Ten-year note yields dropped 19 basis points and touched 2.095 percent, the lowest since at least 1989. Two-year yields slid to a record low 0.768 percent. Canadian government bonds returned 7.8 percent this year through yesterday, according to a Bank of America Merrill Lynch index.
Payrolls Decline
Payrolls in Canada fell by a net 5,500 jobs in August after an addition of 7,100 jobs in the previous month, Statistics Canada reported yesterday. The median forecast in a Bloomberg News survey was for a gain of 21,500. Full-time employment rose by 25,700, and part-time jobs fell 31,200, the data showed. The unemployment rate rose to 7.3 percent, from 7.2 percent in July.
“It’s not as consistent with a third-quarter rebound as we would like to have seen,” David Watt, senior currency strategist at Royal Bank of Canada’s RBC Capital Markets, said by phone from Toronto. “If the U.S. dollar keeps going like it is, I don’t see why we shouldn’t get down to parity.”

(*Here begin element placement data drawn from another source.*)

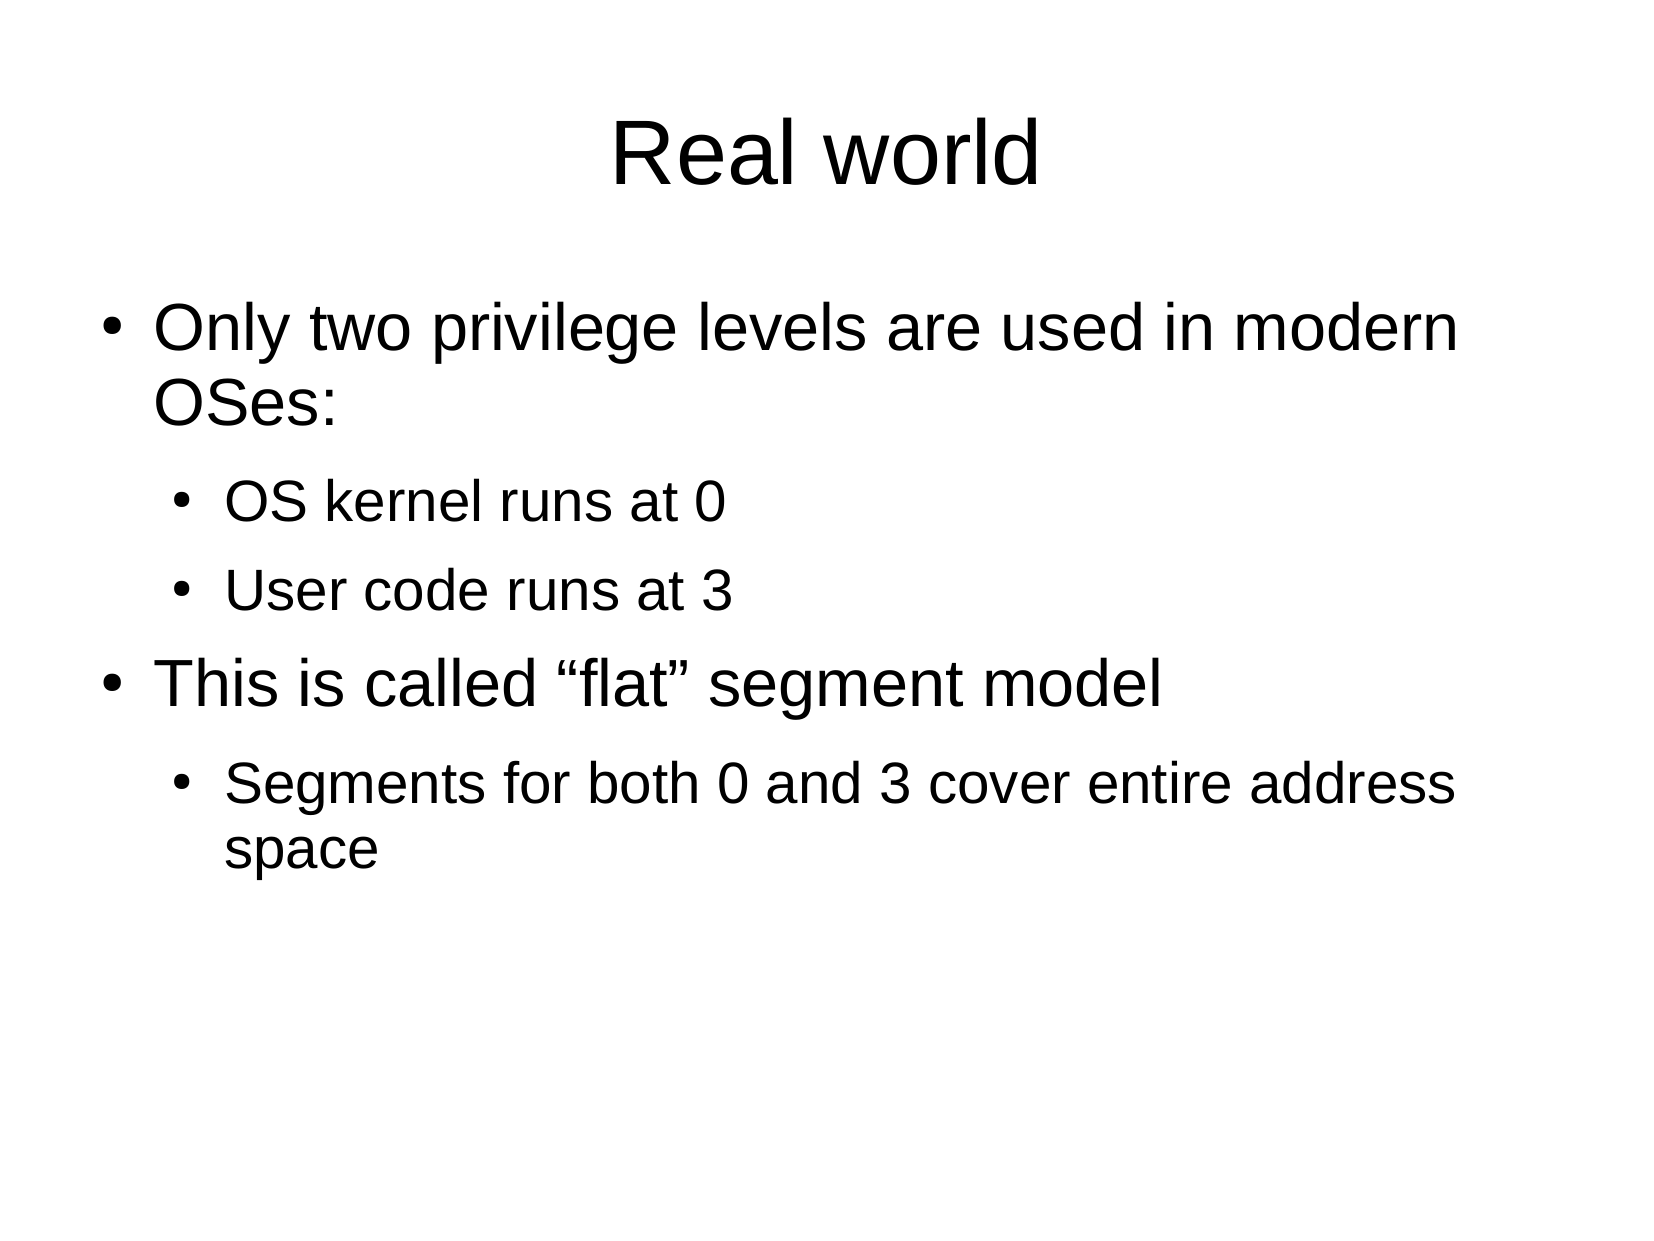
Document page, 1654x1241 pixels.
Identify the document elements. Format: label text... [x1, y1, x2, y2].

title Real world [82, 49, 1571, 257]
list Only two privilege levels are used in modern OSes: OS kernel runs at 0 User code runs at 3 This is called “flat” segment model Segments for both 0 and 3 cover entire address space [82, 290, 1571, 1010]
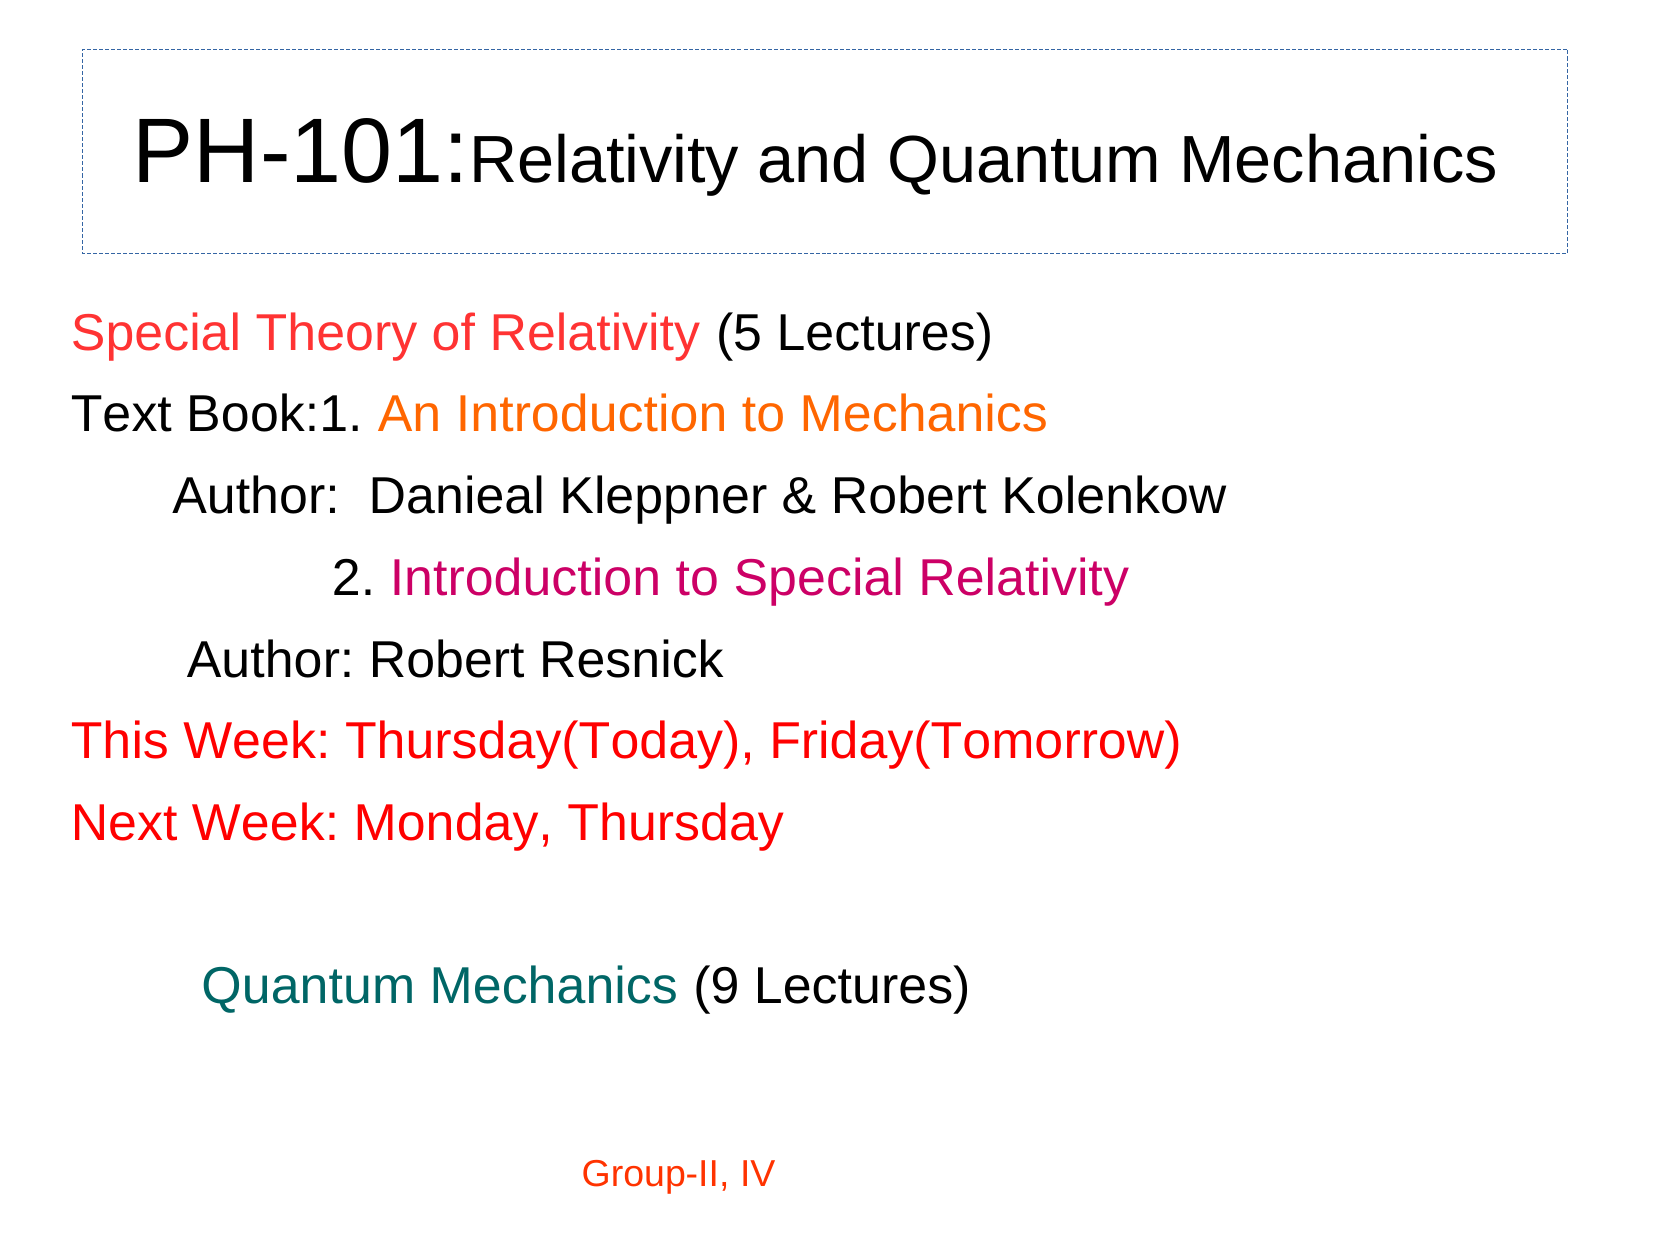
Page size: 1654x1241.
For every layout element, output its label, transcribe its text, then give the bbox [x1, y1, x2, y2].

list Special Theory of Relativity (5 Lectures) Text Book:1. An Introduction to Mechanics Author: Danieal Kleppner & Robert Kolenkow 2. Introduction to Special Relativity Author: Robert Resnick This Week: Thursday(Today), Friday(Tomorrow) Next Week: Monday, Thursday Quantum Mechanics (9 Lectures) [70, 299, 1557, 1016]
text_box Group-II, IV [566, 1145, 791, 1206]
title PH-101:Relativity and Quantum Mechanics [82, 49, 1568, 254]
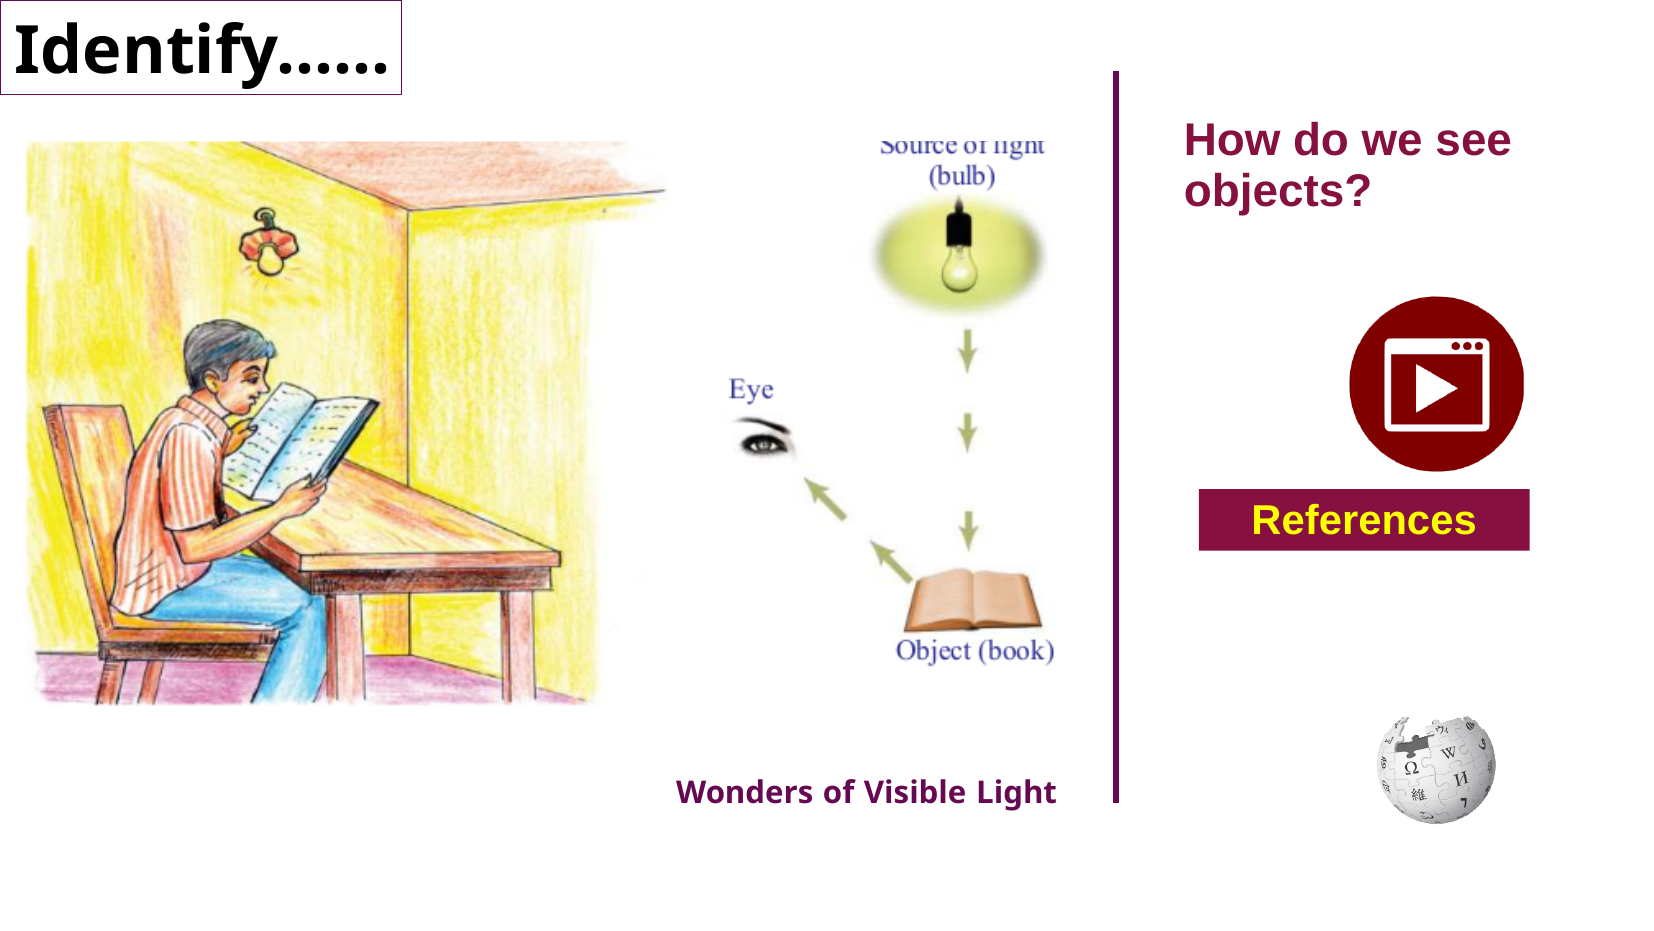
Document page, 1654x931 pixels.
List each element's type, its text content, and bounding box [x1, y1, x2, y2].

text_box References [1198, 489, 1530, 551]
picture [1370, 703, 1501, 833]
text_box How do we see objects? [1169, 106, 1560, 237]
text_box Wonders of Visible Light [661, 769, 1152, 827]
text_box Identify...... [0, 0, 402, 95]
picture [23, 141, 1087, 709]
picture [1347, 295, 1524, 473]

The Bank of Canada on Sept. 7 kept its target rate for overnight lending between commercial banks at 1 percent, where it’s been for a year. Policy makers said there’s less need for a rate increase as Europe’s sovereign-debt crisis and a slow U.S. economic rebound hobble the global recovery.
Growth to Resume
The central bank reiterated that it expects economic growth to resume in the second half of this year, led by business investment and consumer spending.
Canada’s gross domestic product fell at a 0.4 percent annualized rate in the second quarter, the nation’s statistics agency reported Aug. 31. Canada was the only G-7 country besides Japan to contract from April through June.
Employers in the U.S. added zero jobs last month, the Labor Department said two days later in Washington. It was the weakest reading of the data since September 2010.
U.S. retail sales growth slowed in August, increasing 0.2 percent after a 0.5 percent gain the previous month, economists in a Bloomberg survey forecast before a report due Sept. 14. The nation’s industrial production rose 0.1 percent last month, after gaining 0.9 percent in July, according to another survey before data being released Sept. 15.
‘Right Away’
President Barack Obama outlined to Congress on Sept. 8 a $447 billion plan to boost hiring. He urged lawmakers to act “right away” on the program.
Canada’s dollar extended losses earlier that day as stocks dropped when Federal Reserve Chairman Ben S. Bernanke failed to offer any specific new plans to bolster growth in the U.S. He said in a speech in Minneapolis that policy makers will discuss at their meeting Sept. 20-21 the tools they could use to boost the recovery and stand ready to employ them if necessary.
“When you combine the tone of these speeches with the news coming out of Europe, it contributes to an overwhelming bid for the U.S. dollar,” Jack Spitz, managing director of foreign exchange at National Bank of Canada, said by phone from Toronto. “All of the moving parts are directionally biased in favor of U.S. dollar bids for safe-haven flows.”